C. Q. : Il faut toujours se méfier quand on vous dit qu’un arbre va toucher le ciel ! Je partage l’avis que l’on en fait beaucoup autour de la « start-up nation », mais il faut vivre avec le monde dans lequel on vit. Regardez en Chine, aux Etats-Unis : eux ont bien compris qu’il ne fallait pas rater ce virage.

Les start-up doivent aller vite, sinon elles n’ont aucune chance de succès. Nous nous devons donc de les accompagner pour trouver un business modèle stable. Il faut en revanche faire très attention au comportement moutonnier, notamment chez les investisseurs. À force de mettre des juniors sur des dossiers portés par de petites entreprises, on joue trop petit. Autre exemple, celui de l’Internet des objets (IoT), où l’on a vu trop grand, trop vite. Avec des levées et des attentes trop fortes.

Parmi les start-up bretilliennes, laquelle auriez-vous aimé créer ?

C. Q. : Je pourrais en citer plusieurs mais je dirais CAILabs. Car ce projet vient de loin, pas de la niche rennaise, mais a pourtant choisi de grandir ici. Et parce que Jean-François Morizur, qui est un chercheur et le fondateur de CAILabs, est aussi quelqu’un qui a conscience de l’importance de faire du business, de nouer des partenariats à l’international, au Japon notamment. C’est une entreprise à suivre. Mais j’aurais aussi pu citer aussi BBright, Broadpeak…

Avec le recul, quel conseil donneriez-vous aux jeunes entrepreneurs ? Y a-t-il par exemple des choses que vous auriez faites différemment ?
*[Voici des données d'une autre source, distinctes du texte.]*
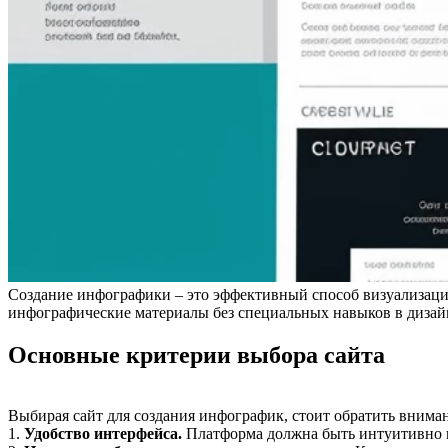
Создание инфографики – это эффективный способ визуализаци
инфографические материалы без специальных навыков в дизайн
Основные критерии выбора сайта
Выбирая сайт для создания инфографик, стоит обратить вниман
1.
Удобство интерфейса.
Платформа должна быть интуитивно п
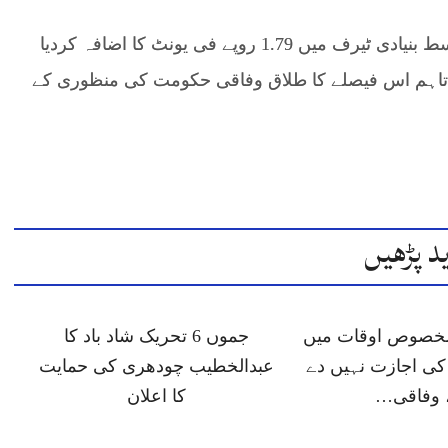
دوسری جانب نیپرا نے یکم جنوری سے بجلی کے اوسط بنیادی ٹیرف میں 1.79 روپے فی یونٹ کا اضافہ کردیا
، تاہم اس فیصلے کا طلاق وفاقی حکومت کی منظوری کے
د پڑھیں
 مخصوص اوقات میں
جموں 6 تحریک شاد باد کا
ی اجازت نہیں دے
عبدالخطیب چودھری کی حمایت
 وفاقی…
کا اعلان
C. Q. : Une clé de la réussite est qu’il faut avoir conscience de ses propres limites. Si j’ai un regret dans mon parcours, c’est d’avoir parfois mal recruté ou de ne pas avoir pris des personnes plus fortes que moi dans un domaine et dont j’avais pourtant besoin.

À l’heure de la levée de fonds, vous aviez opté pour une entrée en bourse pour Astellia. Comme cela a compliqué son rachat, était-ce le bon choix ?

C. Q. : Cela permet de lever beaucoup de fonds mais peut être un boulet, en effet. Le cours de l’action peut baisser pour des raisons qui ne sont pas objectives. Je l’ai vécu et cela a gêné le développement de l’entreprise justement à un moment où elle avait besoin de liquidités pour des acquisitions externes. Il faut donc bien qualifier la banque d’affaires qui va conduire cette entrée en Bourse. Si elle vous survalorise, vous vous planterez.

Et pour ceux qui souhaitent agir à l’international, un conseil ?

C. Q. : Si l’on va où tout le monde va, ça ne paie pas. Le Proche-Orient est une région qui vaut vraiment la peine d’être explorée, à condition de travailler avec des acteurs sur place. Il est plus simple d’y réaliser et de tester son offre, plutôt que d’aller vers les Etats-Unis, un marché avec des conditions de réussite compliquées. Regardez d’abord en Europe, vers le Proche-Orient et l’Afrique, où l’on trouve de gros consommateurs de technologies et des compétences.